Bemerkenswert ist dann auch die Offensive: Der VfL Bochum spielt nicht nur die mit Abstand meisten langen Pässe der Liga sondern bringt auch die meisten davon an den Mitspieler (61% – Platz 2: FCSP). Und Bochum spielt auch die meisten Pässe ins Offensivdrittel und bringt dort ebenfalls über 60% zum Mitspieler (nur der HSV ist besser und der FCSP einen Platz dahinter).
Daher ist es nicht verwunderlich, dass der VfL Bochum auch Spitzenreiter der Pass-Kategorie „Progressive Passes“ ist, also die meisten und am erfolgreichsten die Bälle vertikal spielt.
Das können sie auch deshalb, da sie meist relativ wenig Gegnerdruck zu Beginn des Spielaufbaus bekommen – der PPDA gegen Bochum ist mit 15.7 recht deutlich der Höchstwert der Liga.

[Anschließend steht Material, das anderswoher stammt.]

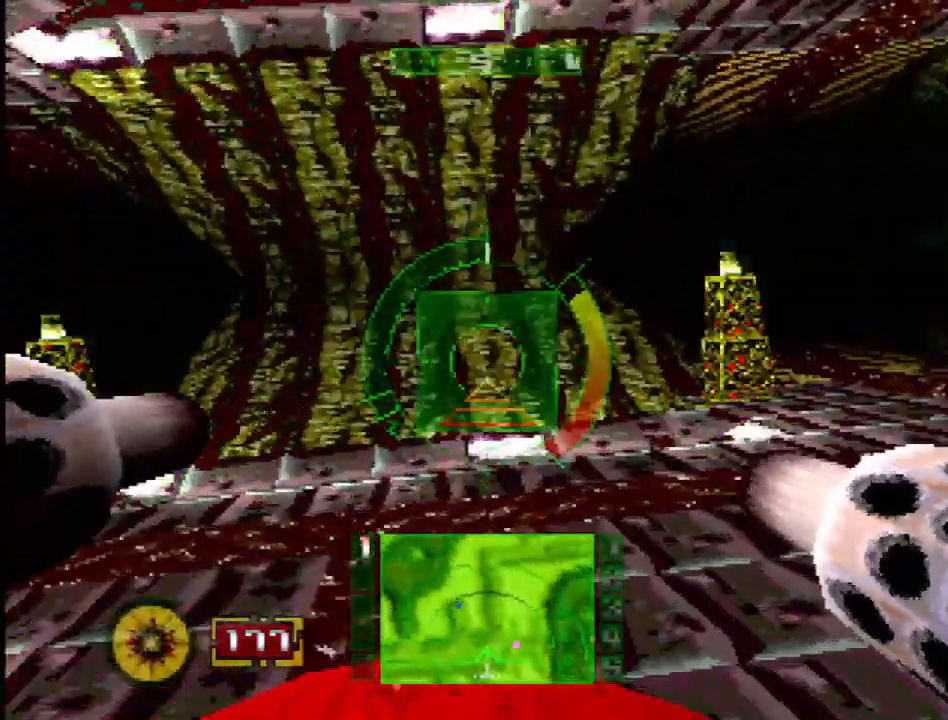
{"buttons": [], "events": [[433, "DPAD_RIGHT", "up"]]}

Hauptgrund für diese guten Quoten und die hohe Anzahl ist Torwart a.k.a Spielmacher Manuel Riemann. Der spielt nämlich unglaubliche 26 lange Pässe pro Spiel und ist damit Spitzenreiter der Liga (der Zweitplatzierte auf dieser Liste spielt im Schnitt 11 (!!!) lange Pässe pro Spiel weniger). Das allein ist schon bemerkenswert, aber wird geradezu wahnwitzig, da er auch eine Passquote von 76% bei langen Bällen hat (Platz 3 in der Liga – knapp 70% seiner Pässe ins Offensivdrittel sind erfolgreich!).
Keine Frage: Manuel Riemann ist aus spielerischer Sicht der wohl beste Torhüter der 2.Liga (ja, das geht auch ab und an schief) und mit so einem ballsicheren Torhüter verändert sich das gesamte Spiel eines Teams (ein schönes Portrait zu ihm findet ihr bei einsachtvieracht – Fragen kann er auch präzise beantworten). Übrigens spielen nur vier Spieler des FCSP im Schnitt mehr Pässe pro Spiel als Riemann.

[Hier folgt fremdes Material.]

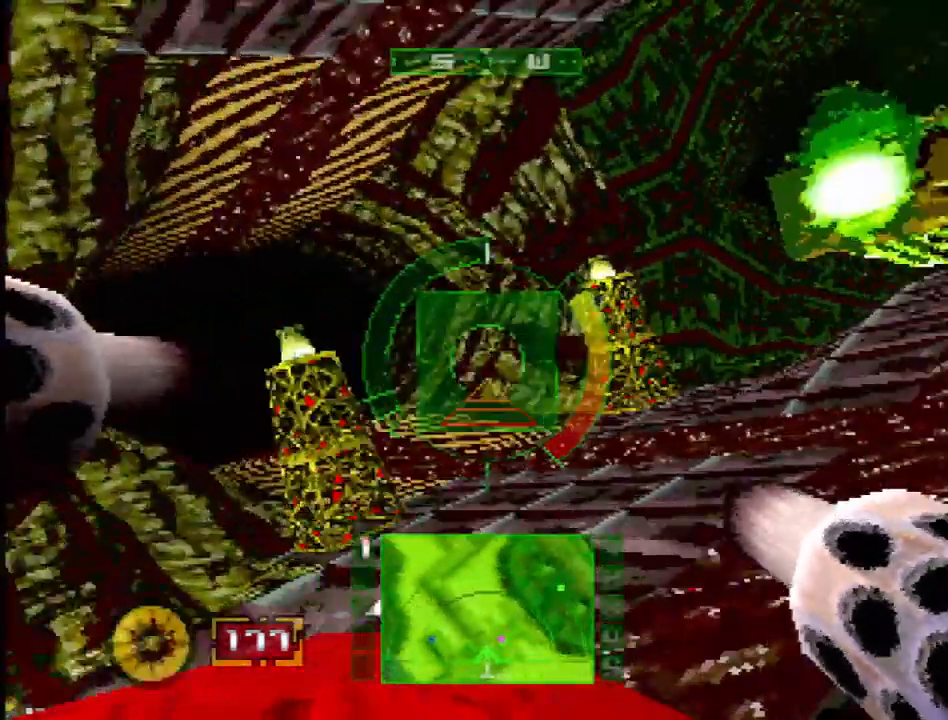
{"buttons": [], "events": [[233, "DPAD_LEFT", "down"], [383, "DPAD_LEFT", "up"]]}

Beim FCSP dürfte es nur zu Änderungen kommen, wenn die Formation verändert wird. Und das ist wohl auszuschließen. Änderungen in der Startelf wird es dann ziemlich sicher am Sonntag geben.
Das wichtigste Duell auf dem Platz könnte zwischen Rico Benatelli und Robert Zulj entstehen. Ebenfalls wird es wichtig sein, dass die Mittelfeldreihe die Außenvertediger von Bochum in den Griff bekommt.
Wenn sich der FC St. Pauli nur auf den Gegner einstellen würde, dann lande ich bei einem 4-4-2 mit Doppel-Sechs (oder einem 4-1-4-1) und ohne Becker und Burgstaller in der Startelf (stattdessen Dittgen und Aremu). Aber Guido musste halt auch erstmal draußen lassen und ein seit einigen Spielen stabiles System sollte nicht einfach so wieder auseinandergefrickelt werden. Gar nicht mal so einfach hier eine Entscheidung zu treffen. Trotzdem: Der FCSP muss eine Antwort auf die offensiven Außenverteidiger des VfL Bochum finden.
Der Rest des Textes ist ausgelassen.